Even a humble woman of modest means who had little access to an education may raise a child who defies the odds and becomes more than the mother could ever have imagined in her wildest dreams. Zora Neale Hurston brought to life something rare, indeed, she made it present to us; the inside thinking and feeling of Black folks in a small town in the south, their voices ring in their vernacular intensity. Her most magnificent book, Their Eyes Were Watching God, which I first read when I was seventeen, in 1978, in a course, Women in Literature, at the university–––just to fulfill my humanities requirement, when I was still an engineering student–––changed me inside myself.


I am re-reading it now after forty years. Throughout the intervening decades, it had been like a light shimmering in the dark–––it was one of the candles I lit frequently to guide me in my life. Her characters were inside of me, teaching me, showing me how to be, how to act, how to grow into my voice.


Her childhood town, the Black folks who chatted, argued and playfully competed with language on the porches, the main female character who describes the unspoken feelings which were lost in her heart, which had to be hidden, not to be seen in the daylight with the force of her husband’s domination, and then, finally, how she was able to speak her mind to him as he lay dying, when he no longer could strike back at her–––to be able to speak her inside truth.


How that book reminded me, even back then, of vernacular Tamil spoken on the porches, with its beautiful wit and play on words, of my mother tongue, of my mother’s lilting Tamil, which wove her love into her every breath, as her eyes encompassed us like soft clouds showering love on us every time she gazed on us, the Tamil that gave me a voice later on. I, too, became an anthropologist and a folklorist like her. I, too, tried to listen carefully to the vernacular Tamil in southern India. How many women’s voices did Zora release into the world over the many decades? How many women’s voices will Zora release into the world in the future?


In the same way, we have no idea of the impact of our action, the actual consequences, of anything we do. No matter how sodden the world may seem today, my friend, remember to keep planting seeds in your garden, in your own heart, in the ground beneath your feet, in every action you take.


It is what keeps me hopeful. That there are millions around the world like you who are taking their individual actions in their lives, which will reverberate as sound waves do, going on and on, like a bell striking in the darkness.

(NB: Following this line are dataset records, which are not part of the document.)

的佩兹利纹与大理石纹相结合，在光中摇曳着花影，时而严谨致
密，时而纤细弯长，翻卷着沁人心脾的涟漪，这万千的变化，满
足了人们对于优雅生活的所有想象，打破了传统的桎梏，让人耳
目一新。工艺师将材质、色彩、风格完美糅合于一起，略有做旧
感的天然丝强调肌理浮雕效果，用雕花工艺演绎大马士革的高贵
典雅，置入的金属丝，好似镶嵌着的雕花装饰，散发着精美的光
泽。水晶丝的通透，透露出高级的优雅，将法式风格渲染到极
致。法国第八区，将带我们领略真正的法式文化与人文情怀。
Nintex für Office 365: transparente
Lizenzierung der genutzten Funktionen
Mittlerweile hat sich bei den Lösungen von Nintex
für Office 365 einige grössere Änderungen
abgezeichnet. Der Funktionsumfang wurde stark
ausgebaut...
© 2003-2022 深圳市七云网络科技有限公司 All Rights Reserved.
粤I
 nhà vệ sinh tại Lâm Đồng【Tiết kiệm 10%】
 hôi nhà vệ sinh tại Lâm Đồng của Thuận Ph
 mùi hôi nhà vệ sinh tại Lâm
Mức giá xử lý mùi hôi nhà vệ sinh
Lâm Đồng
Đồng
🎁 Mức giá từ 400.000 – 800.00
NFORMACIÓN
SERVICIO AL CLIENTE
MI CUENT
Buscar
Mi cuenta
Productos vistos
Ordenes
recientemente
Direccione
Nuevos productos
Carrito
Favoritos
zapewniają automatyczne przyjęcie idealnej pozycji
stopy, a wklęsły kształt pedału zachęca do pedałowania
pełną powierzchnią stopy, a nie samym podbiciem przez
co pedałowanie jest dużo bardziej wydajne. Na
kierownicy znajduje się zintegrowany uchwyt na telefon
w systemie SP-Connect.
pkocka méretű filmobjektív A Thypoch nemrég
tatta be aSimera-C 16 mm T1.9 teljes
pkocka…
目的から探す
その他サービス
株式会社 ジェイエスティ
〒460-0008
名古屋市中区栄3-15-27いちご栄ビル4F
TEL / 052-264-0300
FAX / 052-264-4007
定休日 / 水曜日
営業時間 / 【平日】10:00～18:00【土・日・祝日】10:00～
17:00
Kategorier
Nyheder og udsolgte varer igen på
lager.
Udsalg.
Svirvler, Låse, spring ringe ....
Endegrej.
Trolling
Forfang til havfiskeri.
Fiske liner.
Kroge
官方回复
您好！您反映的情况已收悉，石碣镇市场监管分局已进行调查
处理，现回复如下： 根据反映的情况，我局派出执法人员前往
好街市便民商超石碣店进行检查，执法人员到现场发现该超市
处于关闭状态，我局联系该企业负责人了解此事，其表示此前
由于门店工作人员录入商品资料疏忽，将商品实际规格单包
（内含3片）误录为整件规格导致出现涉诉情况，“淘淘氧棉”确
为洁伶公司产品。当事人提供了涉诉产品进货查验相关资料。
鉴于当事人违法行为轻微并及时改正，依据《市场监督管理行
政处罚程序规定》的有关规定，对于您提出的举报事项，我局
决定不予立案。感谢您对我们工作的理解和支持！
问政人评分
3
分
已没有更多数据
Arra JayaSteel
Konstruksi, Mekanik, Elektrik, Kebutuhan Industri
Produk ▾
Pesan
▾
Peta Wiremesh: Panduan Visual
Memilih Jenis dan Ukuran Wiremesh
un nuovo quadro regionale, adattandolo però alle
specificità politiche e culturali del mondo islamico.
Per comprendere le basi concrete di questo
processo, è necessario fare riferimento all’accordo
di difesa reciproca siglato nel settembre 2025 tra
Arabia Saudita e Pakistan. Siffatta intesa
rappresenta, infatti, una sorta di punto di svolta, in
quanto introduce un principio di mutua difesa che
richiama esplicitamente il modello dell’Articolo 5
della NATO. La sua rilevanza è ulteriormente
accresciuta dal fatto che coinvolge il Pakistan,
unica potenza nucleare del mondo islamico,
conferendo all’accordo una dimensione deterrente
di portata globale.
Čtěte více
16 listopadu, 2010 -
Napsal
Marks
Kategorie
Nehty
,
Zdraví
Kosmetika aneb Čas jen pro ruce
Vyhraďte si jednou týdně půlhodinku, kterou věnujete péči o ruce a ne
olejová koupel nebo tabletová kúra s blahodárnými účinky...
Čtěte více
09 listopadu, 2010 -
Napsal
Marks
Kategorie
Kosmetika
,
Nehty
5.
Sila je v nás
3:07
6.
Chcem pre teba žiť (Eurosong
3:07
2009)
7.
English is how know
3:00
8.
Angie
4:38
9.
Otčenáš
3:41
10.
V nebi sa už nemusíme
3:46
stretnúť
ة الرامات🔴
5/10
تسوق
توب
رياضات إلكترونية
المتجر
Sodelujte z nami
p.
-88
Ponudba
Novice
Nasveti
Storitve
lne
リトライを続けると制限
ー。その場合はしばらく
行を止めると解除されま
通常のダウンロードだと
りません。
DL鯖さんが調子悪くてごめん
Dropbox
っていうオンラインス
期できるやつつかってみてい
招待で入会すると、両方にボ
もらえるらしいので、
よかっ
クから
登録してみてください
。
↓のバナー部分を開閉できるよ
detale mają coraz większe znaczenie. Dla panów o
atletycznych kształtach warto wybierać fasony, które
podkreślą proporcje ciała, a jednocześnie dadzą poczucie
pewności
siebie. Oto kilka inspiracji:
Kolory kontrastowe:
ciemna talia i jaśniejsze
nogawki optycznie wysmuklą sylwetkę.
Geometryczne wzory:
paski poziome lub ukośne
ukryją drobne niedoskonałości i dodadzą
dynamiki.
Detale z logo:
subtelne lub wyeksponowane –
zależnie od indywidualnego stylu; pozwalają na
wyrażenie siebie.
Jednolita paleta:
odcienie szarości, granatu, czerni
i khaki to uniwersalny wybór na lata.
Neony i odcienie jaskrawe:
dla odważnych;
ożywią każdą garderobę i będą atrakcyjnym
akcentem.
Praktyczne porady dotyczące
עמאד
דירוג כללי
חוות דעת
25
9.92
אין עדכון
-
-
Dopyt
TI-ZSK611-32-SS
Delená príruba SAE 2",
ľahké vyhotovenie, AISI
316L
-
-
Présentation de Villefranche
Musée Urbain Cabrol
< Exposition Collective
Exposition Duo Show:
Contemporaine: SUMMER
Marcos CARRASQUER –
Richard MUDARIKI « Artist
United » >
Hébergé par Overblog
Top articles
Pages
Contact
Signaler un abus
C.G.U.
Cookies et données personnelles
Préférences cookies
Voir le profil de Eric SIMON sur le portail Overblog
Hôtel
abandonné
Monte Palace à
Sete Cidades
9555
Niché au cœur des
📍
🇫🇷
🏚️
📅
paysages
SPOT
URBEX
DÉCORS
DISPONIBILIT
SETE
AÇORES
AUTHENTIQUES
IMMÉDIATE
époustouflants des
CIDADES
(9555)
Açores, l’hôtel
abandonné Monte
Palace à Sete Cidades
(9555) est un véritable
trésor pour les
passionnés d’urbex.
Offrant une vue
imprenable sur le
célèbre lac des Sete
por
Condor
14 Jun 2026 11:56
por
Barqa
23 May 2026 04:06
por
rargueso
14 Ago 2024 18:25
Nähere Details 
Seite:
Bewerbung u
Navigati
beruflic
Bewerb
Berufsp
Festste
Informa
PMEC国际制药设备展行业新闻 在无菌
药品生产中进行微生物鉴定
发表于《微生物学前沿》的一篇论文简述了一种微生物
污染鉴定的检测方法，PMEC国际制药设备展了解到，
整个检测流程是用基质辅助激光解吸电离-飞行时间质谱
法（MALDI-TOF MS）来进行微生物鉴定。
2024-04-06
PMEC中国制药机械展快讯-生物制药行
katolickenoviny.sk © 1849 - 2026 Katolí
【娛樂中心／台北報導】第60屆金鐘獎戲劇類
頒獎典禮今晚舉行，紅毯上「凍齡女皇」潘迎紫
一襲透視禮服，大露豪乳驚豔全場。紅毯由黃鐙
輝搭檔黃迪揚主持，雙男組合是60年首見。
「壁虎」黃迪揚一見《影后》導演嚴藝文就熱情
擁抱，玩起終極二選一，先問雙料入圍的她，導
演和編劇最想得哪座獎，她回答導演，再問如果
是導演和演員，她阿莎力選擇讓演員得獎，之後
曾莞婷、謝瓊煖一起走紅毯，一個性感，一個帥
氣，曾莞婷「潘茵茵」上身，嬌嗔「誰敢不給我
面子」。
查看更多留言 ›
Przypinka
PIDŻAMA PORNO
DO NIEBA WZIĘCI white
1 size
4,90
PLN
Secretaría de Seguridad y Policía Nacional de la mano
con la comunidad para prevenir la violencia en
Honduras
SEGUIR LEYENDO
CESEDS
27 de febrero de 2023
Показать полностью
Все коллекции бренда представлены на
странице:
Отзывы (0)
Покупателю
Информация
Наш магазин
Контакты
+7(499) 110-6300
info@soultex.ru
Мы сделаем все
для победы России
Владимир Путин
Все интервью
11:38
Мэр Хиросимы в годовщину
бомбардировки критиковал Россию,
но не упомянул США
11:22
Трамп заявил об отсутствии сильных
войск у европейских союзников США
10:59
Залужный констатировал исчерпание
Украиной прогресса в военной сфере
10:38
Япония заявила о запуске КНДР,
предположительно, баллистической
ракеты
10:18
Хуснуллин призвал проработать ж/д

I keep thinking of the rivers of words, both spoken and written, which lay claim to us, even when we are caught in the virus that holds us fast in its hands, forcing us to wear masks, forcing us to not touch each other, forcing us to socially distance.
How do we now have a bifocal lens–––at once to be trained to be hyper-local, to garden, to support farmers’ markets, to walk on trails, to take care of our families, to support the essential workers, who are risking their lives to feed us, while we are in the middle of losing pay, losing jobs, losing some of the very ideas of what a school or college is; and at the same time how do we become trained to be hyper-worldly, to look out into the world and see that the world is uniquely accessible to all of us, to each one of us.


For the first time, the world can speak to one another, we all can speak to each other.


The question now is: how do we best do that? And not lose ourselves in the cacophony of the ancient Tower of Babel.
We all need to become like Zora, to bring the hyper-local in conversation with the hyper-worldly.


We all need to bring the world of the green new deal to every street corner, to every porch, to every neighborhood in the world, from the hyper-local to the hyper-worldly.